# [Records shown]
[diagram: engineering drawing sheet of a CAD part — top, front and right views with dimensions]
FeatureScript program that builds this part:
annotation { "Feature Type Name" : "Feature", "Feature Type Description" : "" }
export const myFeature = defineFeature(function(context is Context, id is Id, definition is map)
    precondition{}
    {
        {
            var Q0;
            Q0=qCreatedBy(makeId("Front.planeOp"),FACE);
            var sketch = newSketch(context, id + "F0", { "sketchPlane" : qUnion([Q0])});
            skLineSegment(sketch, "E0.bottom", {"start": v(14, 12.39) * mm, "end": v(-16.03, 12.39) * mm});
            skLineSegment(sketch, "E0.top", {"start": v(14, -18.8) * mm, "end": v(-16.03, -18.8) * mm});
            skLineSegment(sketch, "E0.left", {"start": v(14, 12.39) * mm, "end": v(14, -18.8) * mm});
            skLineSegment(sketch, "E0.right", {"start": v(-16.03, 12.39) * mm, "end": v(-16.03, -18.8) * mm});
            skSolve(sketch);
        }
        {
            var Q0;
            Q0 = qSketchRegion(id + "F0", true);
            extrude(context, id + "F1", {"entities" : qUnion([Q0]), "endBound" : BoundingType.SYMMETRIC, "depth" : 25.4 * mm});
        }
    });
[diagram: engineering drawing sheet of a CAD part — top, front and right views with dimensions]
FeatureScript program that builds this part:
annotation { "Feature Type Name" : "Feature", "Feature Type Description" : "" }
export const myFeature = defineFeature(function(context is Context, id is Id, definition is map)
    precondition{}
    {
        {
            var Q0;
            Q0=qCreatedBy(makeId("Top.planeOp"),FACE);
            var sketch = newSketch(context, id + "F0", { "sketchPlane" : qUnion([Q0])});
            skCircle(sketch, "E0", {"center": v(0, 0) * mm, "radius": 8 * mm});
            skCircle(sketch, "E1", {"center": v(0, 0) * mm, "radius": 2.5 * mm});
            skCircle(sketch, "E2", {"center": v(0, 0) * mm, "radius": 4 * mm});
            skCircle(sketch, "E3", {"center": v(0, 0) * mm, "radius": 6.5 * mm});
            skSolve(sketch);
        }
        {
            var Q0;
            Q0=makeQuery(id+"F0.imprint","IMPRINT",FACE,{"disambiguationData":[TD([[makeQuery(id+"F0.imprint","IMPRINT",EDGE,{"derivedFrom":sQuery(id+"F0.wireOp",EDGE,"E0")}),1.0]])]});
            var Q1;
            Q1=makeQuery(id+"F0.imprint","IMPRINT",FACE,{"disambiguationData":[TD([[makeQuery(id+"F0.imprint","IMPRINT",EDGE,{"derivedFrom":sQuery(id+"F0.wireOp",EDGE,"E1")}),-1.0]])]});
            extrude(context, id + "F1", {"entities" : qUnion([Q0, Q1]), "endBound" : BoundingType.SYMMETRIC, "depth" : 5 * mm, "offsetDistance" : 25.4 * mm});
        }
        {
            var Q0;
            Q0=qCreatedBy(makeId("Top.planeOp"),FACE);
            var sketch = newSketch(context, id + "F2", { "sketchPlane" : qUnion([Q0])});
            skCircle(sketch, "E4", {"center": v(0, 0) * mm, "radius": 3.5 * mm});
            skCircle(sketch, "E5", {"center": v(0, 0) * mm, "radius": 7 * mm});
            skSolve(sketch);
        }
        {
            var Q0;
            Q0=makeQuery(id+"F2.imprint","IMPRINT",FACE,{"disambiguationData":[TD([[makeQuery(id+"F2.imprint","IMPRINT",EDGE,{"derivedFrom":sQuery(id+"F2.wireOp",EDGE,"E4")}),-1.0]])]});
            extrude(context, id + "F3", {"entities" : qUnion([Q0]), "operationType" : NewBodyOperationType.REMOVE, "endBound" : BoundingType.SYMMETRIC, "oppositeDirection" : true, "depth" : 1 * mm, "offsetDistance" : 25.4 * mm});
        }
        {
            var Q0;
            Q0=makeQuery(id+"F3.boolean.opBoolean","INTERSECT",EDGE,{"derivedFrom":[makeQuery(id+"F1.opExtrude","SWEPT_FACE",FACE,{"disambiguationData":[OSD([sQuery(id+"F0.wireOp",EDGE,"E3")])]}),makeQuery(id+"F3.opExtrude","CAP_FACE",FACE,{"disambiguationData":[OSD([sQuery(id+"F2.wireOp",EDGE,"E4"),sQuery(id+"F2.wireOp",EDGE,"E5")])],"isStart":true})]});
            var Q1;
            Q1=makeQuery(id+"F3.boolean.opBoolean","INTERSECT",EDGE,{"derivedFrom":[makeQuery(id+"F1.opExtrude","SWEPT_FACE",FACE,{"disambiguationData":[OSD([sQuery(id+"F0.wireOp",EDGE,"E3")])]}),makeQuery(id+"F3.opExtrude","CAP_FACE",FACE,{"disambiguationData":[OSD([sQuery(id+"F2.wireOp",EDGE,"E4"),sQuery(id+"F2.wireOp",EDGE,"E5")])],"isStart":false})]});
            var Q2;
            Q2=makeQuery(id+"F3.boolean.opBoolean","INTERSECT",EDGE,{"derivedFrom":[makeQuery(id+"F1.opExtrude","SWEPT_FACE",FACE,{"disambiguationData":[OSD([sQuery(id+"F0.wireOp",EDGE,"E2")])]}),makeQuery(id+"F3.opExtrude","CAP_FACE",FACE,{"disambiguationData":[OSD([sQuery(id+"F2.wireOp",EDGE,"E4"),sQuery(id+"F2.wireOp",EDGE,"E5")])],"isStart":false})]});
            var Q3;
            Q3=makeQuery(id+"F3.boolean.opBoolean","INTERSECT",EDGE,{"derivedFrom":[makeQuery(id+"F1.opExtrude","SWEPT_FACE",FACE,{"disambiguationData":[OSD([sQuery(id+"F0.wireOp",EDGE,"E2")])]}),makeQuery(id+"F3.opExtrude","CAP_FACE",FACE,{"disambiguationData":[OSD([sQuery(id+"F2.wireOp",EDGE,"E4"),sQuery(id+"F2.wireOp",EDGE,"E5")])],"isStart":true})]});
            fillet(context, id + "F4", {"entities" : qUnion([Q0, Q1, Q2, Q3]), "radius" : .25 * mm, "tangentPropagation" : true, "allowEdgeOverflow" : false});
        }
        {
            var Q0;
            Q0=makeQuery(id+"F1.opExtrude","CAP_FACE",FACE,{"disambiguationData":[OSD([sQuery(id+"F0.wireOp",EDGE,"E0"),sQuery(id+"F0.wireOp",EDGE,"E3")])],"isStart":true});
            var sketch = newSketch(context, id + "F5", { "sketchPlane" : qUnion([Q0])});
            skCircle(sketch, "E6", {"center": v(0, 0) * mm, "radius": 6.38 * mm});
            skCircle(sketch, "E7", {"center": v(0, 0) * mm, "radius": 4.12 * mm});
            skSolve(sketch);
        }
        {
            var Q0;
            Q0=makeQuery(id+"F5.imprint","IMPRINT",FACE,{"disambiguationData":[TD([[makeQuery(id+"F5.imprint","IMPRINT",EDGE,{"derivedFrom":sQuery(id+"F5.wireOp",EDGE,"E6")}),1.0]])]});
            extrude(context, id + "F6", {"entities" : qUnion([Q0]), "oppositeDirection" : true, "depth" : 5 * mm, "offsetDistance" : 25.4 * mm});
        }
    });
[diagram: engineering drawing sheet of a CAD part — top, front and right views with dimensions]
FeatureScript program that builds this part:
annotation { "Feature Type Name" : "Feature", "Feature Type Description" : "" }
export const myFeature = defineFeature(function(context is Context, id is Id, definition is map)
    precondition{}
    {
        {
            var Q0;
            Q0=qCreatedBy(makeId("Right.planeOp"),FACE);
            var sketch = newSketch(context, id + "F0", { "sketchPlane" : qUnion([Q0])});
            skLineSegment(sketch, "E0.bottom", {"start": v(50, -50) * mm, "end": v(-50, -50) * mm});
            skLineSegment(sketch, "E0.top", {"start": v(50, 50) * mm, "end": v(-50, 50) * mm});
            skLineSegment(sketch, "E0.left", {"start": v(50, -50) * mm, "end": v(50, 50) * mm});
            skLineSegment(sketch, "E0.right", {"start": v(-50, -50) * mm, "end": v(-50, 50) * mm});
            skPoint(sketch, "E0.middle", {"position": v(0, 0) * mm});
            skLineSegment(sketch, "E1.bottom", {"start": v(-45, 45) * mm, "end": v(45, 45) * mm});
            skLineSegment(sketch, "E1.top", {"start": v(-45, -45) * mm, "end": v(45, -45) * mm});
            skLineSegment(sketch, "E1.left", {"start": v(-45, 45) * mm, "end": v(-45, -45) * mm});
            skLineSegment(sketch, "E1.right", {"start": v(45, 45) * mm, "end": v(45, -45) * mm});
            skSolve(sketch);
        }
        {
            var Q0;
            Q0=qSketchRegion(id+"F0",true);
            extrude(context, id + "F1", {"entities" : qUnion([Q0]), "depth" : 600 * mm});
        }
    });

# [Given task]
Copy the rows above, from the start through the line containing "Q0 = qSketchRegion(id", with no changes.

# [Solved problem]
[diagram: engineering drawing sheet of a CAD part — top, front and right views with dimensions]
FeatureScript program that builds this part:
annotation { "Feature Type Name" : "Feature", "Feature Type Description" : "" }
export const myFeature = defineFeature(function(context is Context, id is Id, definition is map)
    precondition{}
    {
        {
            var Q0;
            Q0=qCreatedBy(makeId("Front.planeOp"),FACE);
            var sketch = newSketch(context, id + "F0", { "sketchPlane" : qUnion([Q0])});
            skLineSegment(sketch, "E0.bottom", {"start": v(14, 12.39) * mm, "end": v(-16.03, 12.39) * mm});
            skLineSegment(sketch, "E0.top", {"start": v(14, -18.8) * mm, "end": v(-16.03, -18.8) * mm});
            skLineSegment(sketch, "E0.left", {"start": v(14, 12.39) * mm, "end": v(14, -18.8) * mm});
            skLineSegment(sketch, "E0.right", {"start": v(-16.03, 12.39) * mm, "end": v(-16.03, -18.8) * mm});
            skSolve(sketch);
        }
        {
            var Q0;
            Q0 = qSketchRegion(id + "F0", true);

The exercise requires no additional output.